An advantage of computational methods is the precision and completeness that is required to build a working system. The philosopher-historian may neglect aspects that the programmer must specify in detail if the system is to run. A computational approach forces one to reexamine aspects that may be otherwise neglected. However, this advantage is purchased at the price of much time and effort to implement even small parts of a historical case. Various aspects of human discovery, such as the use of pictorial models (e.g., the beads on a string model for genes on chromosomes), provide substantial difficulties when designing an implementation. On the plus side, once one has invested the effort in building a running system, then there is the fun of running experiments, doing "what-if" analyses, testing alternative strategies.
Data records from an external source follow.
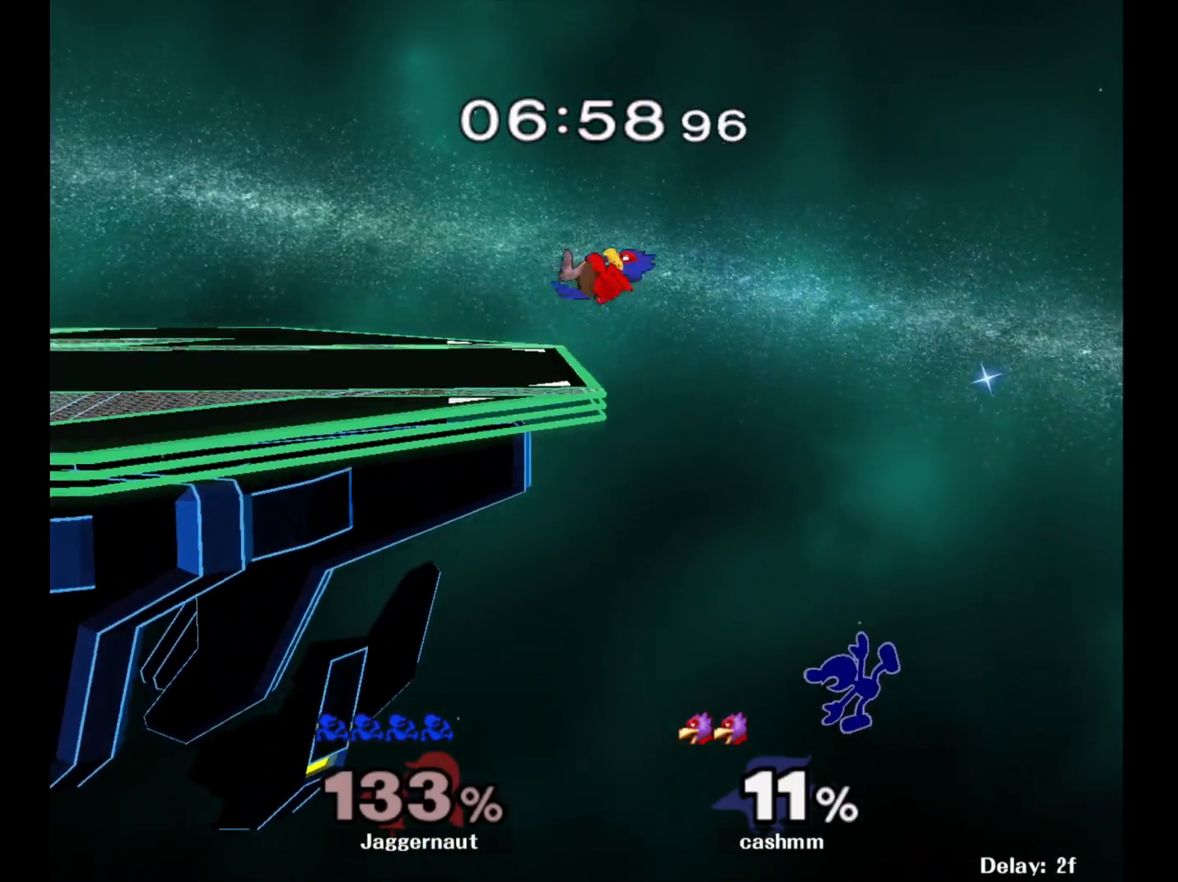
{"buttons": ["B"], "left_stick": "up-left", "right_stick": "center", "events": [[50, "Y", "up"], [100, "Y", "down"], [167, "left_stick", "up-left"], [233, "Y", "up"], [433, "B", "down"]]}
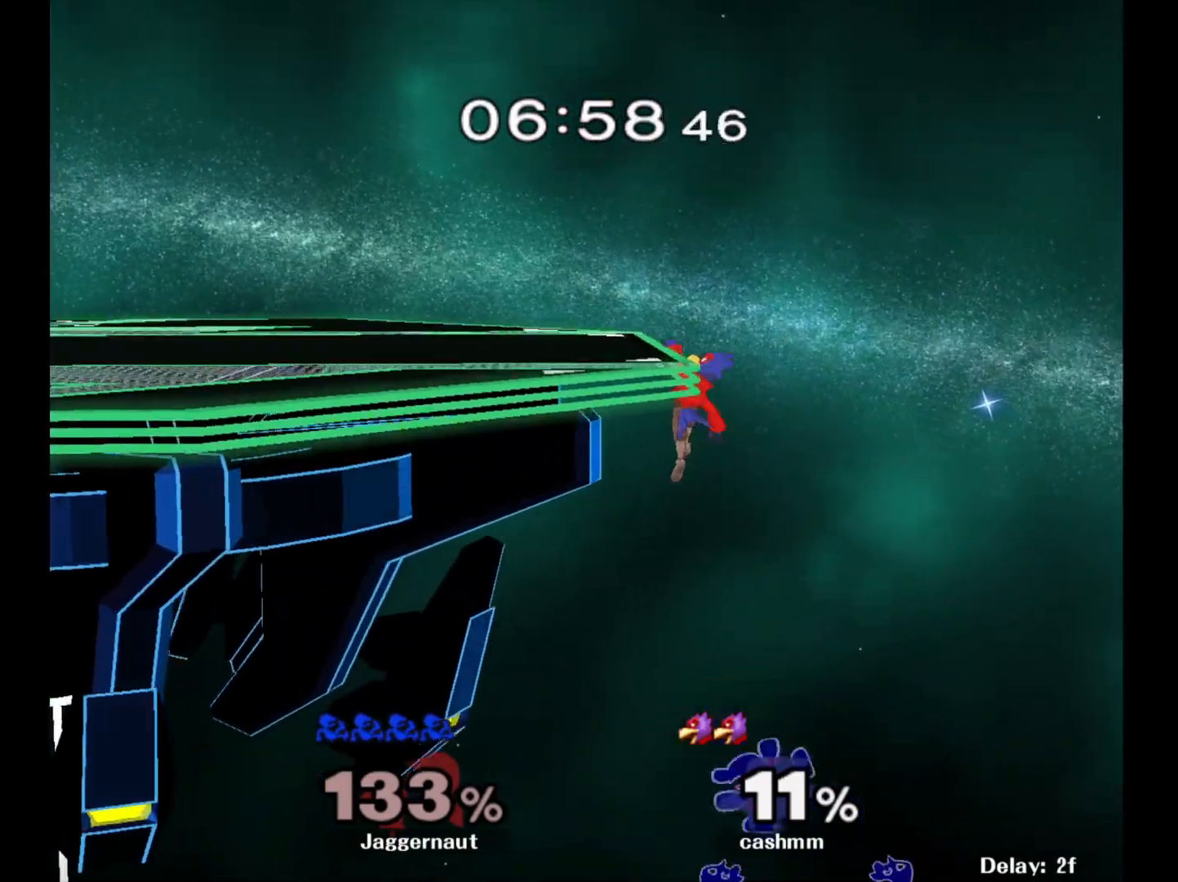
{"buttons": [], "left_stick": "up-left", "right_stick": "center", "events": [[500, "B", "up"]]}
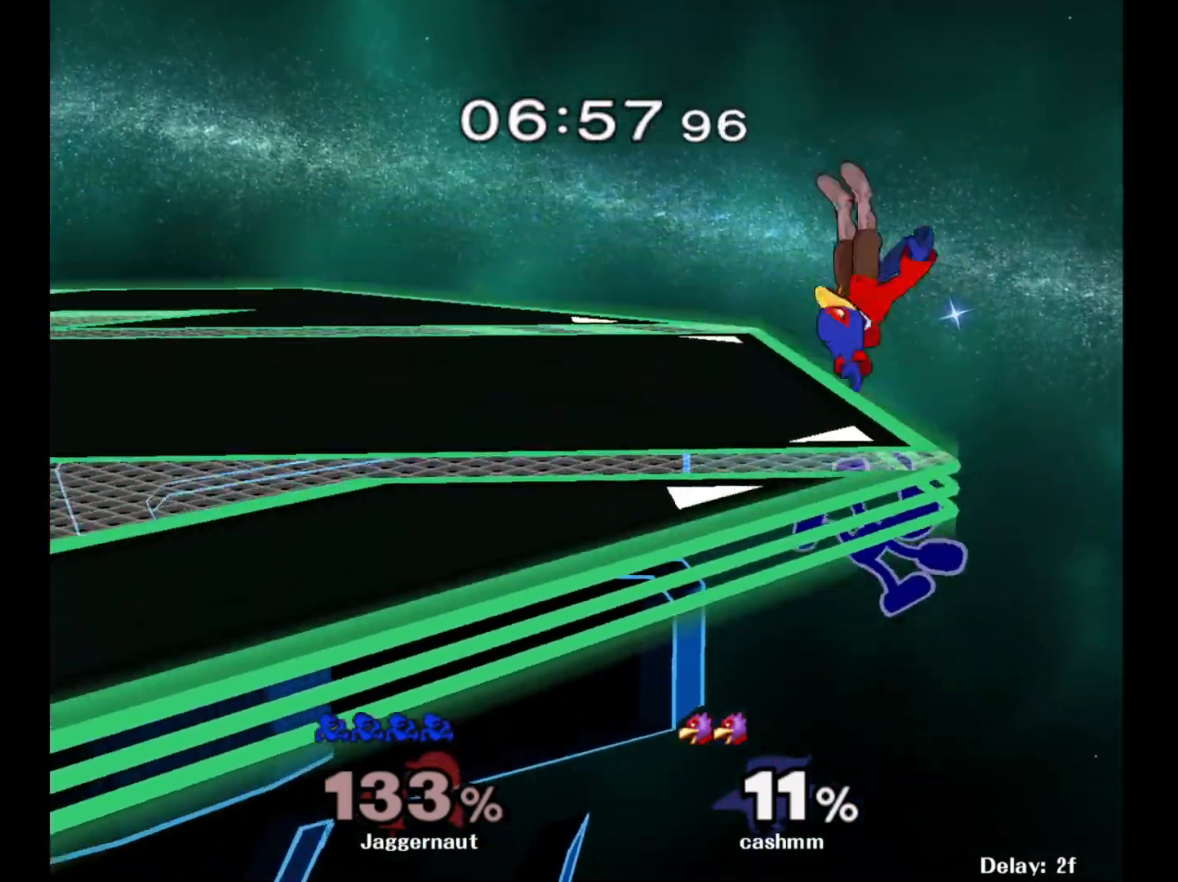
{"buttons": [], "left_stick": "center", "right_stick": "center", "events": [[117, "left_stick", "center"]]}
The approach in our TRANSGENE system (Darden, Moberg, Thadani & Josephson, 1992; Darden, 1997) was also used by Karp (1990) in his GENSIM and HYPGEN systems and points to a fruitful way to design a computational discovery system. A qualitative simulator of biological (or other) processes is built and used to make predictions. Data is supplied to test the predictions and another component of the system compares the prediction with data, detects anomalies, and uses diagnosis/redesign strategies to localize the fault in the simulator and redesign a module to remove the anomaly. Perhaps this architecture may be of use in building future AI systems or perhaps more traditional simulation models might be coupled with a revision system to do diagnosis/redesign for anomaly resolution and model improvement.
It will be exciting to see what computational scientific discovery produces in the coming years.